If you're building a remote MCP server today — say, one that exposes REST-style utilities like SSL checks, JSON formatting, or email validation as callable tools — Streamable HTTP is the right default: it degrades gracefully to plain request/response when streaming isn't needed, and it doesn't require pinning a client to a specific long-lived connection, which matters the moment you put a load balancer in front of it. A tool server like this behaves the same way any other MCP server does from the agent's perspective — it announces a handful of tools during tools/list, returns structured content blocks, and lives or dies by how precisely its schemas constrain bad input. There's nothing special about it architecturally; the interesting engineering is entirely in the negotiation and schema layer described above, not in the tool's own logic.

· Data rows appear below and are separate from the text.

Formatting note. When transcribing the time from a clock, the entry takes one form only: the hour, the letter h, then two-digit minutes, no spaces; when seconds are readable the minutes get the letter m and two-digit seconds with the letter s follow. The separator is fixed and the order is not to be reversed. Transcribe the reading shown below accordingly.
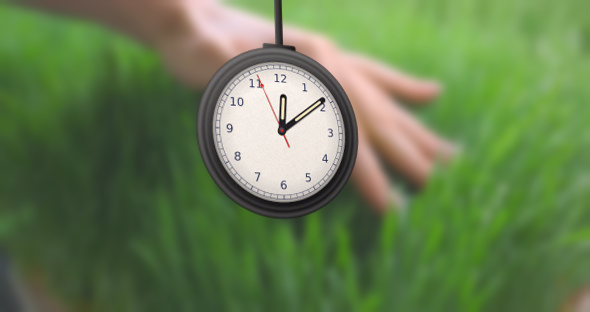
12h08m56s
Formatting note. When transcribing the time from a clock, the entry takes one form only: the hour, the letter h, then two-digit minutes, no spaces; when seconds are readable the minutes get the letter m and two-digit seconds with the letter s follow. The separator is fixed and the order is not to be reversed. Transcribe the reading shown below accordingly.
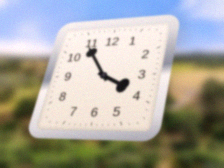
3h54
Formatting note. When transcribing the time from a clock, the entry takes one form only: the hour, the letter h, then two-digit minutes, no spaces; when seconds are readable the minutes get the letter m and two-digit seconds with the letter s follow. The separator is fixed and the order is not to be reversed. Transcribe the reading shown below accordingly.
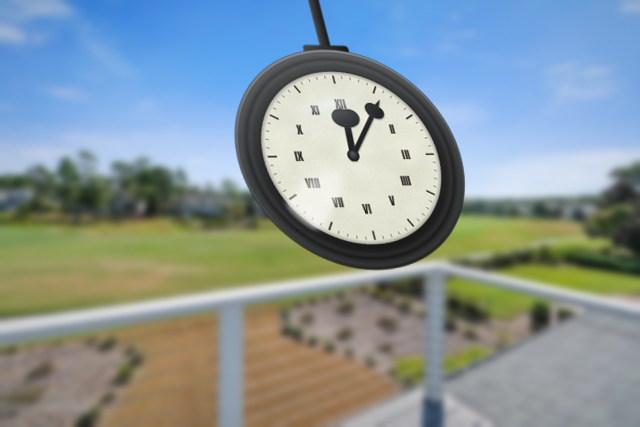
12h06
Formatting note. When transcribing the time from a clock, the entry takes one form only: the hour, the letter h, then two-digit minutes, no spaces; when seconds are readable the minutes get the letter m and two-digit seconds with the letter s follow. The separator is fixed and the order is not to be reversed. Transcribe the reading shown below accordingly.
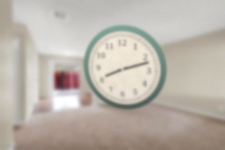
8h12
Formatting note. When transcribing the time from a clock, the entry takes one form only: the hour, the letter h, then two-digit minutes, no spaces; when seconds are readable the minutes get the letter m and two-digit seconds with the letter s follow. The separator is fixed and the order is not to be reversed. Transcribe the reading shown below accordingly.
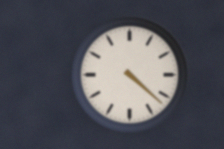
4h22
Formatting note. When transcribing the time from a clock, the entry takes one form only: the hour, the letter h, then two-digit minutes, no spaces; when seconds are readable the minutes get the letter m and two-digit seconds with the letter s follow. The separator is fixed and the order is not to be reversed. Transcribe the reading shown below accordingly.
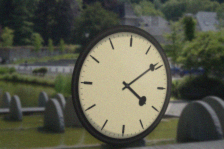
4h09
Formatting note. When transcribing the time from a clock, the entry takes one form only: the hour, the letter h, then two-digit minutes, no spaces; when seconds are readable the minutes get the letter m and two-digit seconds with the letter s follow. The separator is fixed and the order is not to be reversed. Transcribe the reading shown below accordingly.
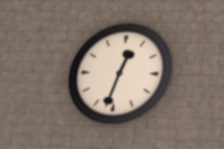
12h32
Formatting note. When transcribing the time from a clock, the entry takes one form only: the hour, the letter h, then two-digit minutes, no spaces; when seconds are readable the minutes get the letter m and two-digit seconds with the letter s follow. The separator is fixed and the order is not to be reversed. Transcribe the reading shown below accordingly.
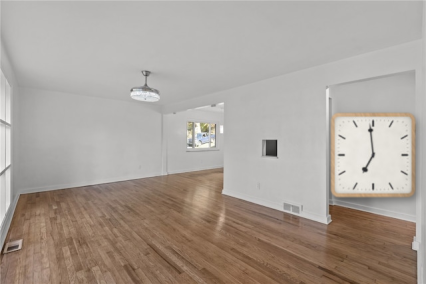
6h59
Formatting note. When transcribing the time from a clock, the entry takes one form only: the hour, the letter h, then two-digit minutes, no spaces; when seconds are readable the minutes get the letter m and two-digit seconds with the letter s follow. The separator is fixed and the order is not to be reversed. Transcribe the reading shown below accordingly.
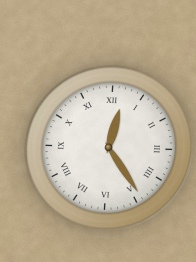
12h24
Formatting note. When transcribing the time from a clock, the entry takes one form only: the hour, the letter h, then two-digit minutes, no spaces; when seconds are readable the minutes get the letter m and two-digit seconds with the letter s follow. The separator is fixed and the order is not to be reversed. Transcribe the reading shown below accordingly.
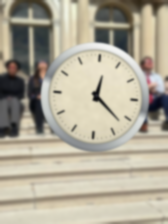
12h22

Where this breaks in practice

Three failure modes show up repeatedly once you've debugged enough MCP integrations:

  1. Schema drift between description and validation. The tool description says "hostname, e.g. example.com" but the JSON Schema doesn't restrict the type, so the model occasionally passes a full URL with https:// and a path, and the server chokes downstream. The fix isn't a better prompt — it's tightening the schema ("pattern", "format") so invalid input never reaches your handler.
  2. Silent tool list truncation. Some clients cap the number of tools they'll load across all connected servers. If you're the 6th server connected and you expose 30 tools, some may simply never appear to the model, with no error surfaced. Keep tool counts per server lean and rely on listChanged to swap in relevant subsets rather than exposing everything up front.
  3. Treating isError as optional. Servers that throw raw exceptions instead of returning a structured error content block cause the client to surface a generic "tool failed" message with no detail, which the model can't reason about or recover from.

Takeaway

MCP's real contribution isn't the transport or the JSON-RPC envelope — those are unremarkable by design. It's that it forces a discovery-and-negotiation step in front of every tool call, which means the burden of "does this agent know what it can do" moves from static prompt engineering into a runtime protocol both sides can evolve independently. If you're building a server, spend your design budget on two things: schemas tight enough that malformed calls can't reach your code, and tool descriptions short enough that they don't quietly eat the context budget of every other server the agent has connected. Everything else in the spec exists to support those two constraints.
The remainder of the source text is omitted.